Руководил Мосин через свою секретаршу, да так, что порой казалось — они едины в двух лицах, то есть одно руководящее существо, ибо трудно было понять, что и от кого исходит. Не потому ли за глаза рабочие называли директора Анна Самойловна Мосин? Но в амурных делах, надо сказать, эта пара не подозревалась. Даже у самых болтливых сплетниц не хватало фантазии соединить вместе сухопарую, мужелицую, какого-то среднего пола дылду и тяжелого, туго напитанного, сонноватого от телесного благополучия директора.

Жила секретарша в отдельном аккуратном домике, строго обособленно, знакомств избегала, летом в Реке не купалась, зимой баню не навещала. Что, естественно, делало ее еще более неприступной и, пожалуй, подозрительной для наших женщин: шутка ли, бабы бабу не видели, какая она в натуральности!.. Но все это словно бы не задевало Анну Самойловну, по Селу она ходила с высоко вздернутой головой, глядя поверх всего живого и мертвого в природе, на приветствия обычно не отвечала. А если случалось, останавливала пробегавшего мимо ребенка, гладила его по голове и совала конфету — была у нее такая странность, — то об этом долго судачила женская половина Села, и старухи советовали лечить мальчика или девочку травами, заговорами. Слушались же Анну Самойловну беспрекословно. Мужчины и женщины. Но она редко с кем заговаривала вне своей приемной, разве уж по очень неотложному делу. Ходила, наблюдала, прислушивалась… И что видела, узнавала — знал, видел Мосин. Обычно ее сторонились, заметив издали, сворачивали в переулок, прятались в ближний дом пересидеть: считалось плохой приметой встретиться с Анной Самойловной, прозванной из-за большого роста Дылдой. Словом, была она для наших вроде бы «человеком в футляре».
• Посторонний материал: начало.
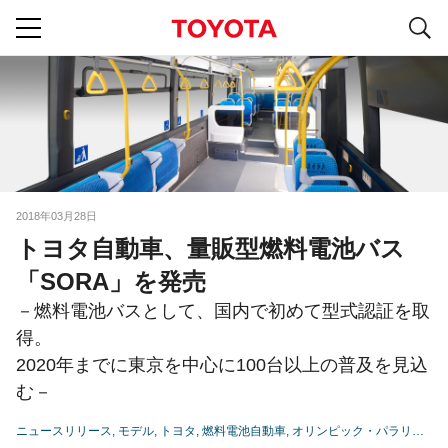
S
navigation
2018年03月28日
トヨタ自動車、量販型燃料電池バス
「SORA」を発売
－燃料電池バスとして、国内で初めて型式認証を取
得。
2020年までに東京を中心に100台以上の普及を見込
む－
ニュースリリース
モデル
トヨタ
燃料電池自動車
オリンピック・パラリンピック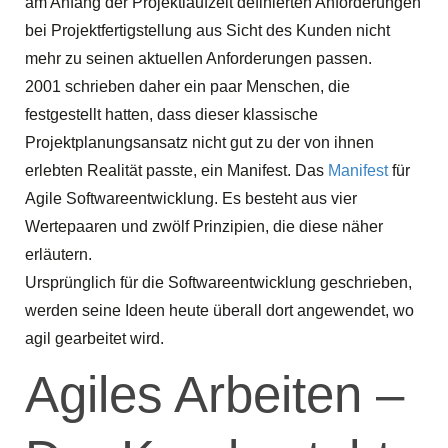
am Anfang der Projektlaufzeit definierten Anforderungen
bei Projektfertigstellung aus Sicht des Kunden nicht
mehr zu seinen aktuellen Anforderungen passen.
2001 schrieben daher ein paar Menschen, die
festgestellt hatten, dass dieser klassische
Projektplanungsansatz nicht gut zu der von ihnen
erlebten Realität passte, ein Manifest. Das
Manifest
für
Agile Softwareentwicklung. Es besteht aus vier
Wertepaaren und zwölf Prinzipien, die diese näher
erläutern.
Ursprünglich für die Softwareentwicklung geschrieben,
werden seine Ideen heute überall dort angewendet, wo
agil gearbeitet wird.
Agiles Arbeiten –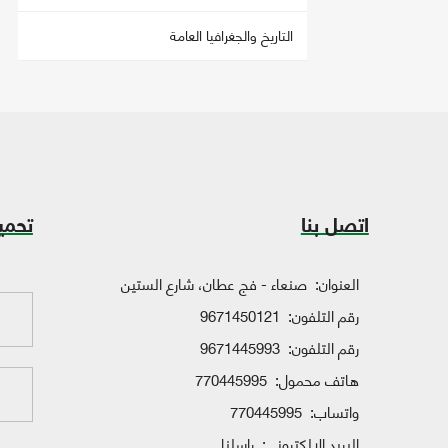
التاريخ والجغرافيا العامة
اتصل بنا
تحمي
العنوان:
صنعاء - فج عطان، شارع الستين
رقم التلفون:
9671450121
رقم التلفون:
9671445993
هاتف محمول:
770445995
واتساب:
770445995
البريد الإلكتروني:
راسلنا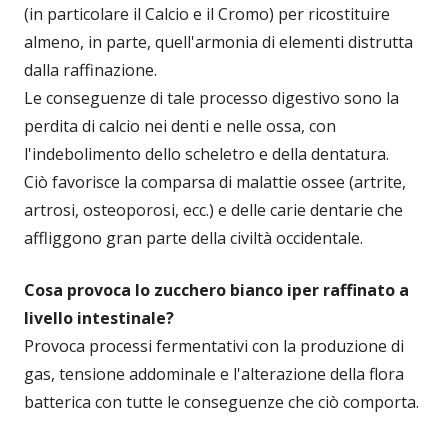
(in particolare il Calcio e il Cromo) per ricostituire
almeno, in parte, quell'armonia di elementi distrutta
dalla raffinazione.
Le conseguenze di tale processo digestivo sono la
perdita di calcio nei denti e nelle ossa, con
l'indebolimento dello scheletro e della dentatura.
Ciò favorisce la comparsa di malattie ossee (artrite,
artrosi, osteoporosi, ecc.) e delle carie dentarie che
affliggono gran parte della civiltà occidentale.
Cosa provoca lo zucchero bianco iper raffinato a
livello intestinale?
Provoca processi fermentativi con la produzione di
gas, tensione addominale e l'alterazione della flora
batterica con tutte le conseguenze che ciò comporta.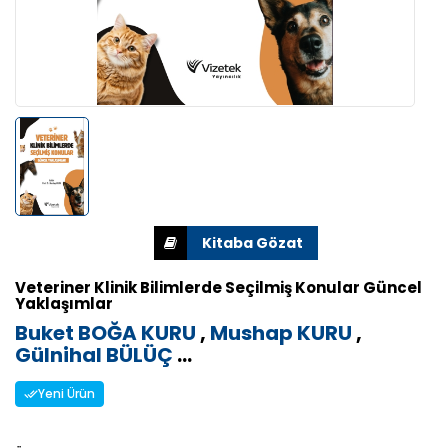
Veteriner Klinik Bilimlerde Seçilmiş Konular Güncel
Yaklaşımlar
Buket BOĞA KURU
,
Mushap KURU
,
Gülnihal BÜLÜÇ
...
Yeni Ürün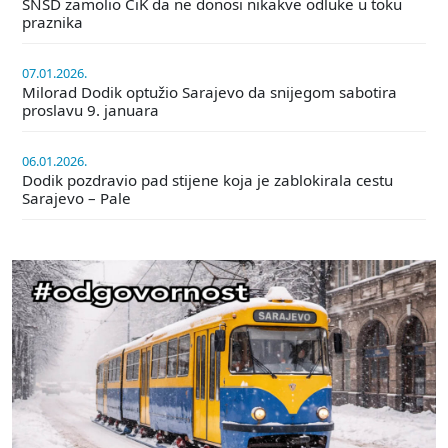
SNSD zamolio CiK da ne donosi nikakve odluke u toku
praznika
07.01.2026.
Milorad Dodik optužio Sarajevo da snijegom sabotira
proslavu 9. januara
06.01.2026.
Dodik pozdravio pad stijene koja je zablokirala cestu
Sarajevo – Pale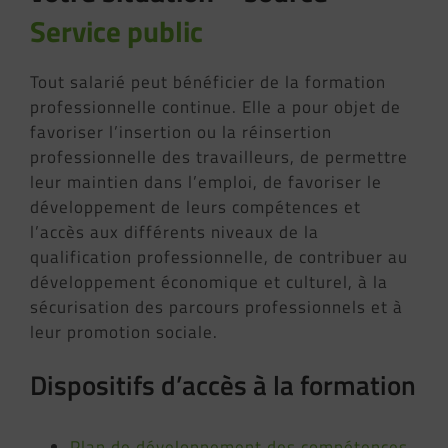
Service public
Tout salarié peut bénéficier de la formation
professionnelle continue. Elle a pour objet de
favoriser l’insertion ou la réinsertion
professionnelle des travailleurs, de permettre
leur maintien dans l’emploi, de favoriser le
développement de leurs compétences et
l’accès aux différents niveaux de la
qualification professionnelle, de contribuer au
développement économique et culturel, à la
sécurisation des parcours professionnels et à
leur promotion sociale.
Dispositifs d’accès à la formation
Plan de développement des compétences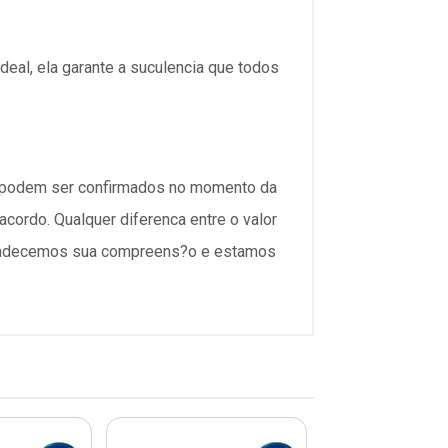
deal, ela garante a suculencia que todos
so podem ser confirmados no momento da
cordo. Qualquer diferenca entre o valor
Agradecemos sua compreens?o e estamos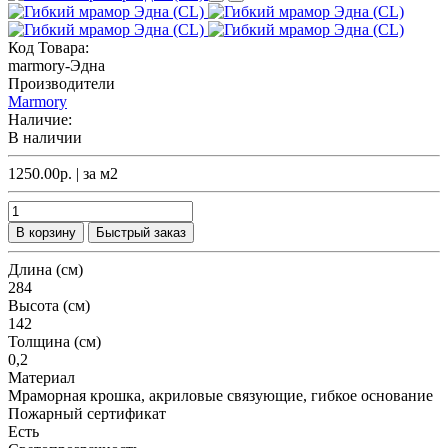
Код Товара:
marmory-Эдна
Производители
Marmory
Наличие:
В наличии
1250.00р.
| за
м2
В корзину
Быстрый заказ
Длина (см)
284
Высота (см)
142
Толщина (см)
0,2
Материал
Мраморная крошка, акриловые связующие, гибкое основание
Пожарный сертификат
Есть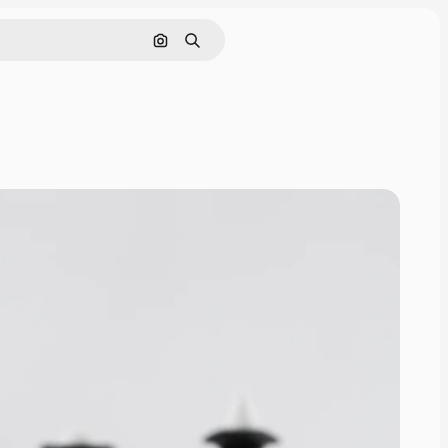
Nach Bild suchen
Suchen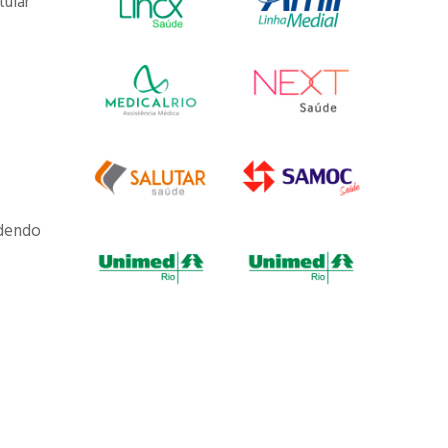
tular
odendo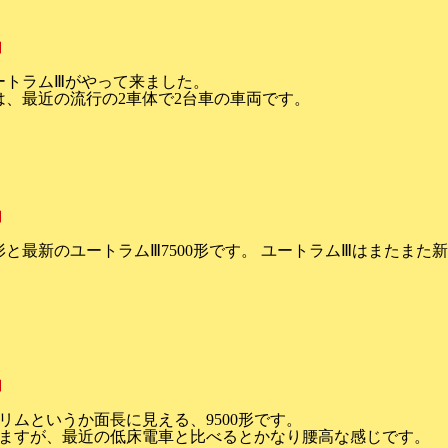
追加
ートラムⅢがやって来ました。
は、最近の流行の2車体で2台車の車両です。
追加
形と最新のユートラムⅢ7500形です。 ユートラムⅢはまたま
追加
リムというか面長に見える、9500形です。
ますが、最近の低床電車と比べるとかなり腰高な感じです。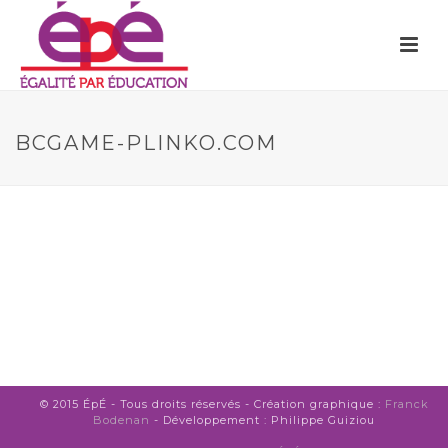
BCGAME-PLINKO.COM
© 2015 ÉpÉ - Tous droits réservés - Création graphique :
Franck
Bodenan
- Développement : Philippe Guiziou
Не боялся ее только Макса-дурачок (ты его знаешь, Аверьян, это тот Максимка Маркелкин, которого мать ведром ледяной воды окатила сонного, чтоб от заикания вылечить, по наущению старух; он и третьего класса после такой процедуры не смог окончить — помутился рассудком), более того, Макса подлавливал секретаршу на улице, обрадованно подходил, хватал за руку, как, впрочем, и любого из сельчан, вечно опасаясь, что его не выслушают, и ласково говорил без заикания совершенно (от этого излечила все-таки ледяная вода): «Давай поженимся, Анька. Чего говорю? Бабой станешь, задница — во, грудя — во! Детишков народим, дом большенный построим. Чего говорю?..» Не передать словами, как совсем уж до невозможности стройнела Анна Самойловна, куда-то в небо вонзала глаза и немо, с виду неощутительно для себя, минуту-другую волокла за собой вцепившегося в ее руку хилого Максу. Досаждал ей дурачок, позорил, и все знали: хлопочет она, чтобы увезли его в дом для умалишенных. И увезли бы, но старая мать Максы — ей было уже за семьдесят — не отдавала единственного сына, прятала, уводила в тайгу, когда наезжали медкомиссии, и верила: Макса поправится, пойдет в студенты, станет умным и выучится на директора. «Тада, тада, — лепетала старуха, — мы энту тошшую Аньку не токмо в женки не примем — на пензию вышлем!»

Видя комично-печальные встречи секретарши и дурачка, старик Богатиков, отец Дмитрия Богатикова, обычно задумчиво говорил: «На каждого зверя, выходит, свой браконьер».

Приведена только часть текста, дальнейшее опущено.